● SOURCE RECORDS
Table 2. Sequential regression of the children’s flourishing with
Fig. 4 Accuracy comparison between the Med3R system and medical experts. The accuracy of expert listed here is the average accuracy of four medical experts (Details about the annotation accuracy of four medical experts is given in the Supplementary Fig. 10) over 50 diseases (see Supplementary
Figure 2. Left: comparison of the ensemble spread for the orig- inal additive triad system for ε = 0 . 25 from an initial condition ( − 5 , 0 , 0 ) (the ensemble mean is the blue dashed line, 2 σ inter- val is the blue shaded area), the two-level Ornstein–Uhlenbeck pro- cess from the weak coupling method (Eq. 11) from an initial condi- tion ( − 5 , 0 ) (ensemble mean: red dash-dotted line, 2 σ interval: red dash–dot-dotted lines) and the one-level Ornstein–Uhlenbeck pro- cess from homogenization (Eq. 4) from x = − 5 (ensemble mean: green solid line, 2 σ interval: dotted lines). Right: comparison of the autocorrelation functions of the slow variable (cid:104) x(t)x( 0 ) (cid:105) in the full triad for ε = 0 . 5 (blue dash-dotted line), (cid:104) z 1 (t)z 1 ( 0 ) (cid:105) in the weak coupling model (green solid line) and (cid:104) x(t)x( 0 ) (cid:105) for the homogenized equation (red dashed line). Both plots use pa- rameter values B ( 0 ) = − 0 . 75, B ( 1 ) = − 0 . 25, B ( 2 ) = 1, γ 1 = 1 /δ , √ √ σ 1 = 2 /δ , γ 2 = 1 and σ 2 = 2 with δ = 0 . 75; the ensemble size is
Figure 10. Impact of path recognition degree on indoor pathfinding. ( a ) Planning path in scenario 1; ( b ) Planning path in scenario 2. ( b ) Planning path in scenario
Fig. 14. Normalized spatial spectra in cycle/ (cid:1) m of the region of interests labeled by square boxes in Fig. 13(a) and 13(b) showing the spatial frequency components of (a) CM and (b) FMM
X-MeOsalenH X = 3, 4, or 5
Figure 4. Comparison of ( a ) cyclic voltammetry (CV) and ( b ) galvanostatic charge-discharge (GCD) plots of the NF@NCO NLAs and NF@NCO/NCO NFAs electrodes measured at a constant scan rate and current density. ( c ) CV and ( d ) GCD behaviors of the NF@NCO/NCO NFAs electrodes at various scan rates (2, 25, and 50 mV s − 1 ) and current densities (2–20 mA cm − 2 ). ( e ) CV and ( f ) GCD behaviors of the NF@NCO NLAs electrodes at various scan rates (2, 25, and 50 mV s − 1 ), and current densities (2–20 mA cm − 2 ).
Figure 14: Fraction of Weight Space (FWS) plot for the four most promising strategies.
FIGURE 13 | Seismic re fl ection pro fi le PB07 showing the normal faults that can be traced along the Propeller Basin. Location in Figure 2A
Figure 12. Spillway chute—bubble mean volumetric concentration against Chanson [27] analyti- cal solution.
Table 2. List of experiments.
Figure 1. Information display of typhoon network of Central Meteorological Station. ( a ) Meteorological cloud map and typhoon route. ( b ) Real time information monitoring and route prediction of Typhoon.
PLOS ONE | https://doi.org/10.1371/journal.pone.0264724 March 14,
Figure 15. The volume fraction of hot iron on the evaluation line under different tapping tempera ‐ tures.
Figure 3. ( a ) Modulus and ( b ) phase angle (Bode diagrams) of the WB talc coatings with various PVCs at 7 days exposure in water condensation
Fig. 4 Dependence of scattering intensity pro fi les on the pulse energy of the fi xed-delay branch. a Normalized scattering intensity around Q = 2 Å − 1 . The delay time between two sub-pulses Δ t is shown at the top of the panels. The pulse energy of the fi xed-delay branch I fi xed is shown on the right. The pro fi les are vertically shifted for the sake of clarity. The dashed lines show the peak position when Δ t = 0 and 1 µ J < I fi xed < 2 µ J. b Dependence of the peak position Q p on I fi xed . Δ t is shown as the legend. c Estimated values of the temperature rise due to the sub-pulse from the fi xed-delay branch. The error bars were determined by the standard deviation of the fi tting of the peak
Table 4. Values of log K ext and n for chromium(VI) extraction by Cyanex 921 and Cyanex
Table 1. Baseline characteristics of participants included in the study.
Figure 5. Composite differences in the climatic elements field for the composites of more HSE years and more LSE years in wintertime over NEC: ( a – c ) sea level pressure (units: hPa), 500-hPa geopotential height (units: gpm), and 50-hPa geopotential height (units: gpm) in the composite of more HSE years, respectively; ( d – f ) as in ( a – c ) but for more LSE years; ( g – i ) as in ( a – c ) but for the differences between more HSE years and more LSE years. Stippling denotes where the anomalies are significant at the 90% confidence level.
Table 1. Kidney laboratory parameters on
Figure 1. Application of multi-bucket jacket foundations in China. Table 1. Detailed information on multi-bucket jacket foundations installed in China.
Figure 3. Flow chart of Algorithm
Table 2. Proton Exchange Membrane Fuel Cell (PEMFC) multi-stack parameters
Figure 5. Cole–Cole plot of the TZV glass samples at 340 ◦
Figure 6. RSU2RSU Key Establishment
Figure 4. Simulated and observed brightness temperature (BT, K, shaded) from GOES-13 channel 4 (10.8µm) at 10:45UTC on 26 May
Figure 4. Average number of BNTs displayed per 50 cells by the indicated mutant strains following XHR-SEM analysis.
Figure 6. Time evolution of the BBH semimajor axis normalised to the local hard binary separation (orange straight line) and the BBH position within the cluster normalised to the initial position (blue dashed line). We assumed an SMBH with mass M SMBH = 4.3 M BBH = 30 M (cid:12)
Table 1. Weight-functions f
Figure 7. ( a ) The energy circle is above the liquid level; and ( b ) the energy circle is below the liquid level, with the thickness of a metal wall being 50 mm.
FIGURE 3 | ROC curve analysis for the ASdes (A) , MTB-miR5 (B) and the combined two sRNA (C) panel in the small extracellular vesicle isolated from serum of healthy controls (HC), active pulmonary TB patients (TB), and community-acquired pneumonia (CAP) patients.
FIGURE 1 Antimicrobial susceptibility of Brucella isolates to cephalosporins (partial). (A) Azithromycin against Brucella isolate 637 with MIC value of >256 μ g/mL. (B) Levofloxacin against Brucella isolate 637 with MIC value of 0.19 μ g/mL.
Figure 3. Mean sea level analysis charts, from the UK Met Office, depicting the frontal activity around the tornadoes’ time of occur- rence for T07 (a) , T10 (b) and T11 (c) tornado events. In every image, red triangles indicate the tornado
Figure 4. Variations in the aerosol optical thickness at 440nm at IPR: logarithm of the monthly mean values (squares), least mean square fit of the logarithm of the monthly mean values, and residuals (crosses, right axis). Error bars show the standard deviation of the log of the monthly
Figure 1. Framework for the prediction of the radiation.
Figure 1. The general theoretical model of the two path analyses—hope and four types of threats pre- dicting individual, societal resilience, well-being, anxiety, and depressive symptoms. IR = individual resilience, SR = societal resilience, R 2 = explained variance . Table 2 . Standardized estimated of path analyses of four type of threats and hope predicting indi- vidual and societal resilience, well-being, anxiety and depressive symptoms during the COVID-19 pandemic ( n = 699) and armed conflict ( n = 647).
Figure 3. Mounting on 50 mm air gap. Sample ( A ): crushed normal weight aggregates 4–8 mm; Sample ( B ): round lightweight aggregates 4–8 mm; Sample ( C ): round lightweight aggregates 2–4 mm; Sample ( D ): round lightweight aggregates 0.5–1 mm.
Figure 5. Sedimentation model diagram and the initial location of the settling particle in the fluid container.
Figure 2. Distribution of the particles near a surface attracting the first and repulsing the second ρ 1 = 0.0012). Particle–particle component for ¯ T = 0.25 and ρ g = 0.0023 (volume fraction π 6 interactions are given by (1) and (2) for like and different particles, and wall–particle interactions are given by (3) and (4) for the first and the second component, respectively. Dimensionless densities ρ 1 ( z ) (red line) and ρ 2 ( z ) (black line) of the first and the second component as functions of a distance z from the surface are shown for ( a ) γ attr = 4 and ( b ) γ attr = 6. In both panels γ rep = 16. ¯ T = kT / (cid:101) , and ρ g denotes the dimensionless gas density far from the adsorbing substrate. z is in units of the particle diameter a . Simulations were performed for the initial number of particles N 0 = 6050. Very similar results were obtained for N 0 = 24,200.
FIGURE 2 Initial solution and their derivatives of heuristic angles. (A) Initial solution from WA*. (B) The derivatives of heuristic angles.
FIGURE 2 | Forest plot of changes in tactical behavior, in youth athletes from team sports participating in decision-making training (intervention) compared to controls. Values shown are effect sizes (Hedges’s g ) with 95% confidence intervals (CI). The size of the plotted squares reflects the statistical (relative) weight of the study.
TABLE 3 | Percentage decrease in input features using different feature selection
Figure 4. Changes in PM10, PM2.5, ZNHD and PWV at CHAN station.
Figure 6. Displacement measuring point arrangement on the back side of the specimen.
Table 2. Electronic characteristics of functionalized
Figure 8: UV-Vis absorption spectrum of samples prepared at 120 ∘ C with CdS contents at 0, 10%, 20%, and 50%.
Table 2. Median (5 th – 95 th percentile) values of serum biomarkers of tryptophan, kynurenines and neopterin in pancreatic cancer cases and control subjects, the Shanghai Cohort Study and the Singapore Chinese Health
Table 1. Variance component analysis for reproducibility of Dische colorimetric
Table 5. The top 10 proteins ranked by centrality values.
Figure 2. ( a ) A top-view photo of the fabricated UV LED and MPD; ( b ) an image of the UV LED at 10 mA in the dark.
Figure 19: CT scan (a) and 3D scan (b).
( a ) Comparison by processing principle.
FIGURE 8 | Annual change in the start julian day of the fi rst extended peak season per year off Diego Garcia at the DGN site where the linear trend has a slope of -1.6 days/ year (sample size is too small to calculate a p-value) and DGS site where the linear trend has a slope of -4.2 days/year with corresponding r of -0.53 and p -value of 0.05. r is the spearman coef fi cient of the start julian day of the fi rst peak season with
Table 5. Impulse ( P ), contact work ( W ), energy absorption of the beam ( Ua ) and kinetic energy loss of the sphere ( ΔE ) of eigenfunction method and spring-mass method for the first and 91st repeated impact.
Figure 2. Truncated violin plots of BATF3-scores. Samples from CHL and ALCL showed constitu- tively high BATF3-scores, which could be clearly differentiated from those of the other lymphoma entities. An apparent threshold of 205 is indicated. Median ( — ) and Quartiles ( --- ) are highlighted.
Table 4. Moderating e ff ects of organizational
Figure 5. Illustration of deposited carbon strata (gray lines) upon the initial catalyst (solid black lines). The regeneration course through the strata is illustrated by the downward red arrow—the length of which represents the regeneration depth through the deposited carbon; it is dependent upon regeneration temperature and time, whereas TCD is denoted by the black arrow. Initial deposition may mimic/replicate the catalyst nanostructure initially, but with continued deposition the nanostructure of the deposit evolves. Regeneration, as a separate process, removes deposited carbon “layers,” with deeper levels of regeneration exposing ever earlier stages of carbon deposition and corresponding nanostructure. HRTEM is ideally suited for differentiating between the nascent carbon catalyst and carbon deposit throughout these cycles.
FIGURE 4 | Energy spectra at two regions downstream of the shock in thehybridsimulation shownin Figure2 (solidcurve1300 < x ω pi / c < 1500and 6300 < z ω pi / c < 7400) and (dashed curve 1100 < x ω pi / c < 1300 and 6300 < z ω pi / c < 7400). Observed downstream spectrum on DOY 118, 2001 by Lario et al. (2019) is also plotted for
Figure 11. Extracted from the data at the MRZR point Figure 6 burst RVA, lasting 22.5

● TASK GOAL
Among the entries above, find the line with "Table 5. Impulse" and the line with "Table 4. Moderating"; give again exactly these two lines and all lines between them.

● RESULT
Table 5. Impulse ( P ), contact work ( W ), energy absorption of the beam ( Ua ) and kinetic energy loss of the sphere ( ΔE ) of eigenfunction method and spring-mass method for the first and 91st repeated impact.
Figure 2. Truncated violin plots of BATF3-scores. Samples from CHL and ALCL showed constitu- tively high BATF3-scores, which could be clearly differentiated from those of the other lymphoma entities. An apparent threshold of 205 is indicated. Median ( — ) and Quartiles ( --- ) are highlighted.
Table 4. Moderating e ff ects of organizational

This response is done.